::: Supplied entries :::
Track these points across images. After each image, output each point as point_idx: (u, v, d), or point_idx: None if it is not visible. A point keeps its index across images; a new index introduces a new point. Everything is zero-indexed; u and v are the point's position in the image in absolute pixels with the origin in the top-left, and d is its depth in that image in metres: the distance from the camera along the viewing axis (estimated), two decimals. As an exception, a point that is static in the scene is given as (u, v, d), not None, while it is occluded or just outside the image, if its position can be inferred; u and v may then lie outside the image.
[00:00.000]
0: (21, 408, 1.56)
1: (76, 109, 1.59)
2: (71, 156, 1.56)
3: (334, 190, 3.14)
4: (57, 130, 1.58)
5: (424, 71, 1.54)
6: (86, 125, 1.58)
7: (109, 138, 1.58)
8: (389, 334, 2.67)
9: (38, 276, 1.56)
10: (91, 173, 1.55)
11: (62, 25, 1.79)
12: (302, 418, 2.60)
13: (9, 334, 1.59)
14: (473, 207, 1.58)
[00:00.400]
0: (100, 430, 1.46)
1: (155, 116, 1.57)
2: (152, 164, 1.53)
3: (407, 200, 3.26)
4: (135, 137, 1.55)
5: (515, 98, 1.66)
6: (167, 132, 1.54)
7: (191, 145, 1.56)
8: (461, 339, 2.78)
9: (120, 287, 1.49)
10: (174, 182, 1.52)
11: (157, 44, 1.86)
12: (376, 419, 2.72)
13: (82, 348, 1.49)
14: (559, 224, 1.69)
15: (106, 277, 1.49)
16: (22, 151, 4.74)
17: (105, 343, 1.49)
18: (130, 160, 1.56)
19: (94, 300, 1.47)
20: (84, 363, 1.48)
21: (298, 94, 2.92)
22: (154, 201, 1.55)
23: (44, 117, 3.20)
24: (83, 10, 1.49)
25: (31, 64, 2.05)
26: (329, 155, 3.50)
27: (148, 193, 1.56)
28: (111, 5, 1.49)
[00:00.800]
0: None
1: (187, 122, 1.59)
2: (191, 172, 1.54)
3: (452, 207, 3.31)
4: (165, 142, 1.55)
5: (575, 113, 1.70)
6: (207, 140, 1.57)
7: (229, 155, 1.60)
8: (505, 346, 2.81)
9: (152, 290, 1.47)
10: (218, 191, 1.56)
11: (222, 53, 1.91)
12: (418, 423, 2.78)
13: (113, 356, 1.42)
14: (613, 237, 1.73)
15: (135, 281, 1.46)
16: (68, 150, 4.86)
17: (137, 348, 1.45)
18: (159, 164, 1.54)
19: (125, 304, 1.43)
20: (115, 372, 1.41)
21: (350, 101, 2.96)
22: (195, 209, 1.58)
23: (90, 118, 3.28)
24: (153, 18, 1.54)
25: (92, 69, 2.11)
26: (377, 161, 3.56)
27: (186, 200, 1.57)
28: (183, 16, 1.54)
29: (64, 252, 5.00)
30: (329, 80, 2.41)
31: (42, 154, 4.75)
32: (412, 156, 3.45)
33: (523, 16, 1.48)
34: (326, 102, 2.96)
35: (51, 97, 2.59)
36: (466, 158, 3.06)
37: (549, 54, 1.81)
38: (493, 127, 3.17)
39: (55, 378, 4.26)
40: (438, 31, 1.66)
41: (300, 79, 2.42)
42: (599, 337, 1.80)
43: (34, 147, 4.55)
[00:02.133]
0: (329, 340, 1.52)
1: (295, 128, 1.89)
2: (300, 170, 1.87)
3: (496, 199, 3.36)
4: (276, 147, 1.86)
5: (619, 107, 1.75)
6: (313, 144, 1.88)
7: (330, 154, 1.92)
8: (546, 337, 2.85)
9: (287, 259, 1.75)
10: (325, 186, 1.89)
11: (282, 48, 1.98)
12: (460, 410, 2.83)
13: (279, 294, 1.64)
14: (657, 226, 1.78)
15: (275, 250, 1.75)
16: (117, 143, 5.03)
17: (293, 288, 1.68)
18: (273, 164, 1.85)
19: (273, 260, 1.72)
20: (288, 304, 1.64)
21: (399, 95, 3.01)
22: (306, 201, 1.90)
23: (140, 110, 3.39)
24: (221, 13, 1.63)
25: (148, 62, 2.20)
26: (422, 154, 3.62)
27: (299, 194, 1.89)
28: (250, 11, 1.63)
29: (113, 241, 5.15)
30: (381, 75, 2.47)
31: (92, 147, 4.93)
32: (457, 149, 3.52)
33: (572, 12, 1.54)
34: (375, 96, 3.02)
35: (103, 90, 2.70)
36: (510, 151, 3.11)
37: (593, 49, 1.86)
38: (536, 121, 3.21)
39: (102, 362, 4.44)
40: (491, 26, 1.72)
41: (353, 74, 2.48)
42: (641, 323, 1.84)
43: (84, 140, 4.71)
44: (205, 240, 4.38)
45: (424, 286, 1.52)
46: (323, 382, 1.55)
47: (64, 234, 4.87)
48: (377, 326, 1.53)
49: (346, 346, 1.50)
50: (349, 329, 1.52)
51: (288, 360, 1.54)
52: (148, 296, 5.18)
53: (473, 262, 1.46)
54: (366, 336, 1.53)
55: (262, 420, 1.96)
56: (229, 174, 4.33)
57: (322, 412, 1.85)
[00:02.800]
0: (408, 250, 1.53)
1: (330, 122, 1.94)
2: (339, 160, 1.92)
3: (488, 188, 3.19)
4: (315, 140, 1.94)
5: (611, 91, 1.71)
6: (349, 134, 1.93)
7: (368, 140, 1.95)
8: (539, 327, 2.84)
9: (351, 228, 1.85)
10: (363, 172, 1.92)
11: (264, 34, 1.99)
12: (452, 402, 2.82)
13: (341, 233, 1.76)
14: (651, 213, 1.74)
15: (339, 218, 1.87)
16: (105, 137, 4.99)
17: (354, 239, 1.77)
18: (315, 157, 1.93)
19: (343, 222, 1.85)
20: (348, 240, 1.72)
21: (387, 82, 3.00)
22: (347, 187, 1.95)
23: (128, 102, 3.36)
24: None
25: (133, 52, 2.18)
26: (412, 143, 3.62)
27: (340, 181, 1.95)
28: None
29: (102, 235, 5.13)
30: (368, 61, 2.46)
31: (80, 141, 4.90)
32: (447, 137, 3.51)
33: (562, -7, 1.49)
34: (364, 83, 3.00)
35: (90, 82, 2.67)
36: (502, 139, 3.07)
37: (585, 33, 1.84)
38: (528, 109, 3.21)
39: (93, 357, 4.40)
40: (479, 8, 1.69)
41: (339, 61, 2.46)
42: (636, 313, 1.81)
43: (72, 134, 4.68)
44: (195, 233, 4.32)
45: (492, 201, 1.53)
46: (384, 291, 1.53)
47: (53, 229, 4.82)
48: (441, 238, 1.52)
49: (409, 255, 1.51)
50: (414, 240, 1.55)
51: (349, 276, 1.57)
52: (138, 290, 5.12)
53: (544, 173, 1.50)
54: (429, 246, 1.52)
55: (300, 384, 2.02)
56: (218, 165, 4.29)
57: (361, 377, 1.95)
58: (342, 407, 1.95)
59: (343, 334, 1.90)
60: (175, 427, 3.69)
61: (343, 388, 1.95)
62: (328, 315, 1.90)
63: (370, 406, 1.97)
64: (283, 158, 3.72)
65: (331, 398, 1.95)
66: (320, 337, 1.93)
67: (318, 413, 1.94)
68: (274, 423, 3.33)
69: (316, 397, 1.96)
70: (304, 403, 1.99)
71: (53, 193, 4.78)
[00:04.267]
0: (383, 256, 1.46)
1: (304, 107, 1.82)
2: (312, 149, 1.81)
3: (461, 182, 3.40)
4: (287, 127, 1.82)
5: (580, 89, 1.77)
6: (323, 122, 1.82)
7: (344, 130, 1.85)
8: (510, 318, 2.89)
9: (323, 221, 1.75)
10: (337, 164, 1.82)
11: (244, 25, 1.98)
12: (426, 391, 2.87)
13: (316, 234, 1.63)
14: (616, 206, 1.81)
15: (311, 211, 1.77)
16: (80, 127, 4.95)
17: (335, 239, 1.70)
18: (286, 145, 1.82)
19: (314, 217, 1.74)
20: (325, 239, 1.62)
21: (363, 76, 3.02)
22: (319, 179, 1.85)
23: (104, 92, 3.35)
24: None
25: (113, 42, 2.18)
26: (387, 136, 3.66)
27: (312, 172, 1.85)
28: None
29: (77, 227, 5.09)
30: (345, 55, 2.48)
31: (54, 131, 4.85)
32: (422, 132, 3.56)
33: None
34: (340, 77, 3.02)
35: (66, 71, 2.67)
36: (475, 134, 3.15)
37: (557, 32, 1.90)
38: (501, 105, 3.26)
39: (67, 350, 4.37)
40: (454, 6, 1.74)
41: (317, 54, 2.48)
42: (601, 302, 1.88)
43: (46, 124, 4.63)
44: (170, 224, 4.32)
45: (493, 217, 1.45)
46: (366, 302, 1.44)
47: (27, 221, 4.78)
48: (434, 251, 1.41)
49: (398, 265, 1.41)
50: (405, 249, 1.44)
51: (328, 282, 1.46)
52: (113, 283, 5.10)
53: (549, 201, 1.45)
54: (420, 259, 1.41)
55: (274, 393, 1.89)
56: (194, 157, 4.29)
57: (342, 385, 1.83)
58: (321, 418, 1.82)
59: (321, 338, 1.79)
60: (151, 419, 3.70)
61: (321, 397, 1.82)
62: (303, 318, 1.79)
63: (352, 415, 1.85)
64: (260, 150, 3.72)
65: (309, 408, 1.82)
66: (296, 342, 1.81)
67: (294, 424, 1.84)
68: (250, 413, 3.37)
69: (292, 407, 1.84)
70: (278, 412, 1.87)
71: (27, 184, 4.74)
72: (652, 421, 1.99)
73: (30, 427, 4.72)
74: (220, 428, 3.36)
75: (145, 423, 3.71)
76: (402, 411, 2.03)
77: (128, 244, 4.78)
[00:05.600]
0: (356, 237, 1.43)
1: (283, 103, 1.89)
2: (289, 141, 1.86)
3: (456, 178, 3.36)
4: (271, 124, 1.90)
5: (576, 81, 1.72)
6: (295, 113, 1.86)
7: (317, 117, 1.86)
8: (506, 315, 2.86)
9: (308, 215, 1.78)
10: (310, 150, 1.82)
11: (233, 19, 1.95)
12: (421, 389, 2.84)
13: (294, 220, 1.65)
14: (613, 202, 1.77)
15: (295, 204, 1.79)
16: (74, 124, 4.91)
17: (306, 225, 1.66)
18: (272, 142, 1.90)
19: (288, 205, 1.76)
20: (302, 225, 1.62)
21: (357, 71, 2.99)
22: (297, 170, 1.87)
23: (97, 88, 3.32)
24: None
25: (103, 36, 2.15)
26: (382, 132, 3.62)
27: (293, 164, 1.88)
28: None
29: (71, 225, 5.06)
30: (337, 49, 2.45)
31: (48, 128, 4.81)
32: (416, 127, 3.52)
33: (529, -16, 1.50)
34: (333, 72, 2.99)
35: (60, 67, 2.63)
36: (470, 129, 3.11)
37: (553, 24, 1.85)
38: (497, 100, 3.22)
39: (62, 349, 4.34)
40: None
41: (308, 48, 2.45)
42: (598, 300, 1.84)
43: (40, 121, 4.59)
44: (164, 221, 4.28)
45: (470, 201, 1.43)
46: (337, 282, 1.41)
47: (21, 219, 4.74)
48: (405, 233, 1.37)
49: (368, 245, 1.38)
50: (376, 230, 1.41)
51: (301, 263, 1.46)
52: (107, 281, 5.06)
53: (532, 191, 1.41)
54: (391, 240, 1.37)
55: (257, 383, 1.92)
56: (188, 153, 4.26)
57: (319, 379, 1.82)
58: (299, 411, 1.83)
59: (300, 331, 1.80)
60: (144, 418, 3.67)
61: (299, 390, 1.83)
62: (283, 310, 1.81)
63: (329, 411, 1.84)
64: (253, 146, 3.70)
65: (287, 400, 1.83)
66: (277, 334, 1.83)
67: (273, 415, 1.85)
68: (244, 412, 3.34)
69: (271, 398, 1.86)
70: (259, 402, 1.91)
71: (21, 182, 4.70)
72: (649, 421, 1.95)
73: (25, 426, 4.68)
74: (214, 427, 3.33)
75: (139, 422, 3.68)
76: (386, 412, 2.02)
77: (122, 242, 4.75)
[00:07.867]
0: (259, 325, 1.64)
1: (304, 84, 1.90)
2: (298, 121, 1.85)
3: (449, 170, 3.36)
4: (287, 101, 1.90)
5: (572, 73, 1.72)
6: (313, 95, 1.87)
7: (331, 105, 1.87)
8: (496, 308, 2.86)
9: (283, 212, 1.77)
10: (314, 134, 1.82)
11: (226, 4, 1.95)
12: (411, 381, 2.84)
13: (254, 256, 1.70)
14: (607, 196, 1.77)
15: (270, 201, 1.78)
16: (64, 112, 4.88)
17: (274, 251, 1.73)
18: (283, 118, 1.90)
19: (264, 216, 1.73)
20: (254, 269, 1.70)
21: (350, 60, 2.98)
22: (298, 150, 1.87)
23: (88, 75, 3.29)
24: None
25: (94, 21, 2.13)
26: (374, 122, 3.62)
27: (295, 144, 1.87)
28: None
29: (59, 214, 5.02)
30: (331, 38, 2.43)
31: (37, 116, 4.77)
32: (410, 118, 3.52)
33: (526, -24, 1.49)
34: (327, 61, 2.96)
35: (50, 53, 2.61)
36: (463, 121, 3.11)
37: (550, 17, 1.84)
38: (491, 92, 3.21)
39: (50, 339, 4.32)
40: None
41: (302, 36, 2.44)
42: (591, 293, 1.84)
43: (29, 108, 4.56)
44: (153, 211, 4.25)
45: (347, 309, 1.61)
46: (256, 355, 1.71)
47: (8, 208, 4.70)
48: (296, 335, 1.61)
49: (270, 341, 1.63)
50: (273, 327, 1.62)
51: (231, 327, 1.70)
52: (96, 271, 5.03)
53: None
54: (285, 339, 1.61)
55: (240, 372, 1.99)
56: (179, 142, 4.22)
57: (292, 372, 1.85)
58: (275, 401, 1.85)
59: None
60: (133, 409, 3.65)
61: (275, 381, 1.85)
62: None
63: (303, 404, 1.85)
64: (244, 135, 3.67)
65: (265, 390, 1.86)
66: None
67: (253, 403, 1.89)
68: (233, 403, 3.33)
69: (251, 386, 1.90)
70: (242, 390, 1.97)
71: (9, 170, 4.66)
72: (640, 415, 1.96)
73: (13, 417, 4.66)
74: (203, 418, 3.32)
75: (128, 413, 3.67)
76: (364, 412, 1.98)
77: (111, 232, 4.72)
:::
## Instructions for the task
If a line comes after the one containing "6: (86, 125, 1.58)", leave it out; set down every line of the data before it, and that line itself, exactly.

## Final answer
Track these points across images. After each image, output each point as point_idx: (u, v, d), or point_idx: None if it is not visible. A point keeps its index across images; a new index introduces a new point. Everything is zero-indexed; u and v are the point's position in the image in absolute pixels with the origin in the top-left, and d is its depth in that image in metres: the distance from the camera along the viewing axis (estimated), two decimals. As an exception, a point that is static in the scene is given as (u, v, d), not None, while it is occluded or just outside the image, if its position can be inferred; u and v may then lie outside the image.
[00:00.000]
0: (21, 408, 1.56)
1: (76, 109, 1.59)
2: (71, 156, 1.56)
3: (334, 190, 3.14)
4: (57, 130, 1.58)
5: (424, 71, 1.54)
6: (86, 125, 1.58)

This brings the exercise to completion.